Steve Zaccaria

Playing information
- Position: Hooker
Club
| Years | Team | Pld | T | G | FG | P |
| 1942–43, 1945 | Canterbury-Bankstown | 6 | 1 | 0 | 0 | 3 |

= Steve Zaccaria =

Australian rugby player

Steve Zaccaria was an Australian professional rugby league footballer for Canterbury-Bankstown of the New South Wales Rugby League Premiership (NSWRL).

== Playing career ==
Zaccaria made his debut with Canterbury in the 1942 City Cup matchup against St. George. He did not play in the 1942 NSWRL season.

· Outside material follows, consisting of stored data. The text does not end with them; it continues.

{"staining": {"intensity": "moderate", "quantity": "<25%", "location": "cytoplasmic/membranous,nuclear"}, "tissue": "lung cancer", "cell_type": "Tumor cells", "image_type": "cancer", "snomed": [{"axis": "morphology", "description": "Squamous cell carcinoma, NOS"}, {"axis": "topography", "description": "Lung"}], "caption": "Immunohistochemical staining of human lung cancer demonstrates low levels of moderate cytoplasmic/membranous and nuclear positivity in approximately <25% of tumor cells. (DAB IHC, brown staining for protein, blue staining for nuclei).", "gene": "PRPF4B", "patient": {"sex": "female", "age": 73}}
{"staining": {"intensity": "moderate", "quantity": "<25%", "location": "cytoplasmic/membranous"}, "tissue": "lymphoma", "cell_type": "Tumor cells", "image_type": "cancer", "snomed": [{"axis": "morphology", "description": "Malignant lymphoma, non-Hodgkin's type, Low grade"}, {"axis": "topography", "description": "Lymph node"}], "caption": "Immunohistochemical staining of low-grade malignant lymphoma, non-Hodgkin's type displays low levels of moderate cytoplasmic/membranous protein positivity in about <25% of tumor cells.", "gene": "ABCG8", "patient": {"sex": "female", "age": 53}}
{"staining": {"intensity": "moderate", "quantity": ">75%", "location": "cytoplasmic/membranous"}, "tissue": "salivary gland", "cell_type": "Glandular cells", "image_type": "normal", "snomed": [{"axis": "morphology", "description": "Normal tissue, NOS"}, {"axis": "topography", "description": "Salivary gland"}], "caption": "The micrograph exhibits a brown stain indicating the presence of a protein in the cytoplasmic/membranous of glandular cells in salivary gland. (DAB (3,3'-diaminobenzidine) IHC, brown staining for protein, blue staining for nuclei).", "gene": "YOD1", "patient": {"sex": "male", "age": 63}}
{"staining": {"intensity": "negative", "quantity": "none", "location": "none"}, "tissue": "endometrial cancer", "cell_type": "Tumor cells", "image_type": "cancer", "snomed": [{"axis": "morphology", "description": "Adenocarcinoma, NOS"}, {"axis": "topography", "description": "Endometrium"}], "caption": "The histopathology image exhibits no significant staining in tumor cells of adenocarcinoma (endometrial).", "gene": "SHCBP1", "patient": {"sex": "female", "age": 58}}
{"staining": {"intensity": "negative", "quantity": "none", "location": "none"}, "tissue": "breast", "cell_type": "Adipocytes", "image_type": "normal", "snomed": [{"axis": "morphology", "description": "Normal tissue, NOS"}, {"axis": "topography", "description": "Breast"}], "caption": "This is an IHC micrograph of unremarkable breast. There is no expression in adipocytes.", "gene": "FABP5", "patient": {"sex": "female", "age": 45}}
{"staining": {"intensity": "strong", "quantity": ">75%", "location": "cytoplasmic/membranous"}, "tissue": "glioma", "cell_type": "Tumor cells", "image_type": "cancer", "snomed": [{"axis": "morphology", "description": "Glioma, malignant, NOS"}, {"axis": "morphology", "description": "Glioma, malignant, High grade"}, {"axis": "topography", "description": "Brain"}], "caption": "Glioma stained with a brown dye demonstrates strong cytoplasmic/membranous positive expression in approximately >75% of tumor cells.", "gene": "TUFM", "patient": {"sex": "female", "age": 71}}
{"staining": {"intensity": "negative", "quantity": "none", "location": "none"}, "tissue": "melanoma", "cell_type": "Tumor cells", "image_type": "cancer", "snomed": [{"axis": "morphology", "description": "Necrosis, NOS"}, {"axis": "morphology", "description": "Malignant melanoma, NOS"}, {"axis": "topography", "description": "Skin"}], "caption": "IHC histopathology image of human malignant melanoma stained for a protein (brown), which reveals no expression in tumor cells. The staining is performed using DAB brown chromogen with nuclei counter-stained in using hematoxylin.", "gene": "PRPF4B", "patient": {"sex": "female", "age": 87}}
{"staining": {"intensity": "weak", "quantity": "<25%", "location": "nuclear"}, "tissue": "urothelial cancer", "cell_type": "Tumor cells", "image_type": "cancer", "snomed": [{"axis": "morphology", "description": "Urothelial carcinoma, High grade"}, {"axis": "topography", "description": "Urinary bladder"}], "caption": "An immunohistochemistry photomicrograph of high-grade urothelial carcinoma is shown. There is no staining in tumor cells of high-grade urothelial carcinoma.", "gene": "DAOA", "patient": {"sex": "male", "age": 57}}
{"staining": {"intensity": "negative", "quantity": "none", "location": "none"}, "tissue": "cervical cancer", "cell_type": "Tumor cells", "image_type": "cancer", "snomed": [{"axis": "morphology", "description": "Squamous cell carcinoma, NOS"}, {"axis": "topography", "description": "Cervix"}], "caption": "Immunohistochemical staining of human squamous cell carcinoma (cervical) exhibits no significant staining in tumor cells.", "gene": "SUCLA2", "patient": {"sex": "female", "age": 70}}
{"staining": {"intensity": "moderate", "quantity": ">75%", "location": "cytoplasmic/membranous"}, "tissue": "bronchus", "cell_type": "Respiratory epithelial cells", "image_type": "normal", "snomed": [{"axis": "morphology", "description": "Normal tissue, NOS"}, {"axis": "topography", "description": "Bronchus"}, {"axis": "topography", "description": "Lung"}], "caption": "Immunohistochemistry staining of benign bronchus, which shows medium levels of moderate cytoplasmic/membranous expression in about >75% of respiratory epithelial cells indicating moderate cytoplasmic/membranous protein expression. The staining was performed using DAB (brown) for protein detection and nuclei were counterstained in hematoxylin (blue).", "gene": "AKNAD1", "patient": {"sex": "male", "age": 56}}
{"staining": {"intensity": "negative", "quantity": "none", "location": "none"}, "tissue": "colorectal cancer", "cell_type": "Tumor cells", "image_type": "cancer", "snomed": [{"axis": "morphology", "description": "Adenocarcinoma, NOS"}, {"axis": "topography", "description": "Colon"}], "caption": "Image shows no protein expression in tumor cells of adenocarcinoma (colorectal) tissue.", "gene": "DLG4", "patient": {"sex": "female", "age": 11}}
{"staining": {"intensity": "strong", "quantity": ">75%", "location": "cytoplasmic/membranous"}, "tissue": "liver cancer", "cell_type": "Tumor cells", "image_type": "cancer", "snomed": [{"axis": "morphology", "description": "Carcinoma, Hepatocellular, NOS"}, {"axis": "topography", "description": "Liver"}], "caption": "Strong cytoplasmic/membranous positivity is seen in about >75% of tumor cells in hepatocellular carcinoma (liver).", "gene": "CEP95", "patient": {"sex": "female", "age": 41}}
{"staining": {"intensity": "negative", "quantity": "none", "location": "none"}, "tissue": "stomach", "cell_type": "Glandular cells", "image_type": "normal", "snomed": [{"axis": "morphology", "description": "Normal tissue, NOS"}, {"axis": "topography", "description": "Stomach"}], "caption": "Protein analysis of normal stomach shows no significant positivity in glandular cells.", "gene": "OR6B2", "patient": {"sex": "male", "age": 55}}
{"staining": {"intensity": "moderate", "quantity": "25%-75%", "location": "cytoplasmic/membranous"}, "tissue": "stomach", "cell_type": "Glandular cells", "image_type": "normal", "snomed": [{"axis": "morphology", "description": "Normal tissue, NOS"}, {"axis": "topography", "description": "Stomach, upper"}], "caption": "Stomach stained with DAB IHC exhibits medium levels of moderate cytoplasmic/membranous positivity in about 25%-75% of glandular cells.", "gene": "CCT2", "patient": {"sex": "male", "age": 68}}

He played his first game in the state competition in round 3 of the 1943 season. His team lost to Newtown 6-33. Canterbury, the reigning premiers and minor premiers of the previous season struggled throughout 1943. In Round 8, Zaccaria scored the first try of his career, however Canterbury lost the game 11-36 to North Sydney, making it a seven-game losing streak for the club. Zaccaria made three more appearances with the team that year, however the team failed to find success, not winning any games in May or June.

Zaccaria did not make an appearance in 1944. He would return for the final game of his career in a win against South Sydney in round 4. Zaccaria concluded his career with 1 try from 6 appearances.